The large Euphorbiaceae or spurge family of plants consists of about 7,500 species and 300 genera. The euphorbia genus has about 1,600 species. Unique characteristics set these plants apart from other botanical families. Most of the species have a toxic white latex in their stems and leaves that is an irritant to skin, eyes and mouth. Many herbivores avoid these plants because the sap can irritate the lining of their mouths and digestive tracts.


Euphorbia flowers are unique in that they rarely have petals. In fact, the flowers are tiny and massed together in a cluster called a cyathium -- a cup-like cluster of modified leaves enclosing a female flower and several male flowers to resemble a single flower. This feature is present in every species of the genus Euphorbia, but nowhere else in the plant kingdom.


Instead of the flowers being the eye-catcher, they tend to be surrounded by colorful bracts, which are leaf-like structures just below the flower clusters. Leaf bracts are a modified or specialized leaf, often different in size, shape, color or texture to the foliage leaves. Bracts function differently from leaves. Leaves may be anywhere along the stem; bracts are generally located on a stem just below a flower, a flower stalk or an inflorescence -- the plant’s floral axis.


Both Valley native species attract bees, butterflies, flies, wasps and ants.
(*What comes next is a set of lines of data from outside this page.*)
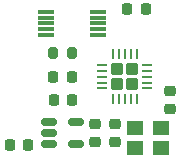
<source format=gbr>
%TF.GenerationSoftware,KiCad,Pcbnew,(6.0.5)*%
%TF.CreationDate,2022-06-17T17:21:07-07:00*%
%TF.ProjectId,picstick,70696373-7469-4636-9b2e-6b696361645f,1.0*%
%TF.SameCoordinates,Original*%
%TF.FileFunction,Paste,Top*%
%TF.FilePolarity,Positive*%
%FSLAX46Y46*%
G04 Gerber Fmt 4.6, Leading zero omitted, Abs format (unit mm)*
G04 Created by KiCad (PCBNEW (6.0.5)) date 2022-06-17 17:21:07*
%MOMM*%
%LPD*%
G01*
G04 APERTURE LIST*
G04 Aperture macros list*
%AMRoundRect*
0 Rectangle with rounded corners*
0 $1 Rounding radius*
0 $2 $3 $4 $5 $6 $7 $8 $9 X,Y pos of 4 corners*
0 Add a 4 corners polygon primitive as box body*
4,1,4,$2,$3,$4,$5,$6,$7,$8,$9,$2,$3,0*
0 Add four circle primitives for the rounded corners*
1,1,$1+$1,$2,$3*
1,1,$1+$1,$4,$5*
1,1,$1+$1,$6,$7*
1,1,$1+$1,$8,$9*
0 Add four rect primitives between the rounded corners*
20,1,$1+$1,$2,$3,$4,$5,0*
20,1,$1+$1,$4,$5,$6,$7,0*
20,1,$1+$1,$6,$7,$8,$9,0*
20,1,$1+$1,$8,$9,$2,$3,0*%
G04 Aperture macros list end*
%ADD10R,1.400000X1.200000*%
%ADD11RoundRect,0.225000X0.225000X0.250000X-0.225000X0.250000X-0.225000X-0.250000X0.225000X-0.250000X0*%
%ADD12RoundRect,0.225000X-0.225000X-0.250000X0.225000X-0.250000X0.225000X0.250000X-0.225000X0.250000X0*%
%ADD13RoundRect,0.200000X0.200000X0.275000X-0.200000X0.275000X-0.200000X-0.275000X0.200000X-0.275000X0*%
%ADD14RoundRect,0.250000X-0.275000X0.275000X-0.275000X-0.275000X0.275000X-0.275000X0.275000X0.275000X0*%
%ADD15RoundRect,0.062500X-0.062500X0.362500X-0.062500X-0.362500X0.062500X-0.362500X0.062500X0.362500X0*%
%ADD16RoundRect,0.062500X-0.362500X0.062500X-0.362500X-0.062500X0.362500X-0.062500X0.362500X0.062500X0*%
%ADD17RoundRect,0.150000X-0.512500X-0.150000X0.512500X-0.150000X0.512500X0.150000X-0.512500X0.150000X0*%
%ADD18RoundRect,0.218750X-0.218750X-0.256250X0.218750X-0.256250X0.218750X0.256250X-0.218750X0.256250X0*%
%ADD19RoundRect,0.225000X0.250000X-0.225000X0.250000X0.225000X-0.250000X0.225000X-0.250000X-0.225000X0*%
%ADD20RoundRect,0.225000X-0.250000X0.225000X-0.250000X-0.225000X0.250000X-0.225000X0.250000X0.225000X0*%
%ADD21R,1.400000X0.300000*%
G04 APERTURE END LIST*
D10*
%TO.C,Y1*%
X116100000Y-84350000D03*
X113900000Y-84350000D03*
X113900000Y-86050000D03*
X116100000Y-86050000D03*
%TD*%
D11*
%TO.C,C1*%
X104800000Y-85750000D03*
X103250000Y-85750000D03*
%TD*%
D12*
%TO.C,C3*%
X113225000Y-74250000D03*
X114775000Y-74250000D03*
%TD*%
D13*
%TO.C,R1*%
X108575000Y-78000000D03*
X106925000Y-78000000D03*
%TD*%
D11*
%TO.C,C4*%
X108525000Y-82000000D03*
X106975000Y-82000000D03*
%TD*%
D14*
%TO.C,U2*%
X112350000Y-80650000D03*
X113650000Y-80650000D03*
X113650000Y-79350000D03*
X112350000Y-79350000D03*
D15*
X114000000Y-78075000D03*
X113500000Y-78075000D03*
X113000000Y-78075000D03*
X112500000Y-78075000D03*
X112000000Y-78075000D03*
D16*
X111075000Y-79000000D03*
X111075000Y-79500000D03*
X111075000Y-80000000D03*
X111075000Y-80500000D03*
X111075000Y-81000000D03*
D15*
X112000000Y-81925000D03*
X112500000Y-81925000D03*
X113000000Y-81925000D03*
X113500000Y-81925000D03*
X114000000Y-81925000D03*
D16*
X114925000Y-81000000D03*
X114925000Y-80500000D03*
X114925000Y-80000000D03*
X114925000Y-79500000D03*
X114925000Y-79000000D03*
%TD*%
D17*
%TO.C,U3*%
X106612500Y-83800000D03*
X106612500Y-84750000D03*
X106612500Y-85700000D03*
X108887500Y-85700000D03*
X108887500Y-83800000D03*
%TD*%
D18*
%TO.C,D1*%
X106962500Y-80000000D03*
X108537500Y-80000000D03*
%TD*%
D19*
%TO.C,C6*%
X116800000Y-82775000D03*
X116800000Y-81225000D03*
%TD*%
D20*
%TO.C,C2*%
X110500000Y-83975000D03*
X110500000Y-85525000D03*
%TD*%
D19*
%TO.C,C5*%
X112200000Y-85575000D03*
X112200000Y-84025000D03*
%TD*%
D21*
%TO.C,U1*%
X106300000Y-74500000D03*
X106300000Y-75000000D03*
X106300000Y-75500000D03*
X106300000Y-76000000D03*
X106300000Y-76500000D03*
X110700000Y-76500000D03*
X110700000Y-76000000D03*
X110700000Y-75500000D03*
X110700000Y-75000000D03*
X110700000Y-74500000D03*
%TD*%
M02*

</source>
In the wild, in regions of Central America and Mexico, hummingbirds feed on the sugar-rich nectar of the yellow flowers of E. pulcherrima, significantly aiding in the plant’s pollination.



The cyathium of the flower clusters of the popular commercial poinsettia. (Photo by Anita Westervelt)


December 12 has been designated as Poinsettia Day. The date marks the death of Joel Roberts Poinsett (1779-1851), a physician, botanist and the first United States Ambassador to Mexico, who first introduced the poinsettia to the United States from Mexico in 1828, by sending cuttings of the plant to his home in Charleston, South Carolina.